Guerrilla publishing is a catchall term that encompasses many different low budget efforts at self-publishing and micro publishing. Some restrict the use of the term to mean only the publishing of books and pamphlets by employees who use their employers' office supplies to produce their books, but current usage of the term also includes what in the past would have been called small press publishers.

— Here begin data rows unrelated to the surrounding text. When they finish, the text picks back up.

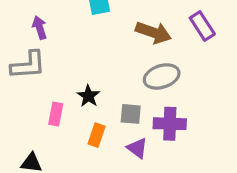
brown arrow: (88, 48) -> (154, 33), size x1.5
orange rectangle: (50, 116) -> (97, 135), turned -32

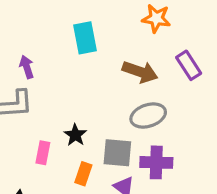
gray square: (131, 114) -> (117, 153), size x1.4

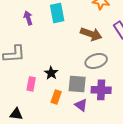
purple arrow: (27, 67) -> (28, 18), moved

The term "guerrilla publishing" was first used in 1988 at the Catholic University of Louvain, Belgium by student leader Gert Van Mol. It described the processes underground student- and sport club magazines could follow to try to surface into mainstream publishing environment. Main steps included:
 defining a specific set of sub cultural characteristics of the student- or sports community (the readership of the magazine), 
 re-sell some of the most authentic characteristics to mainstream media, media centrals and advertisers via a creative marketing campaign in order to establish brand awareness and a more than average cost per contact.
 keep the attention span from the mainstream media and advertisers alive by proliferation of new magazine titles,
 continuous investment of student resources in new experimental technologies to reach readers and advertisers such as internet and websites,
 the use of 'guerrilla'- like tactics in alternating between zero cost technologies and marketing initiatives.

Gert Van Mol continued to establish his proper Publishing Company after mastering at the university. Typically to illustrate 'Publishing is Guerrilla', the entrance of the company was staged as a war zone.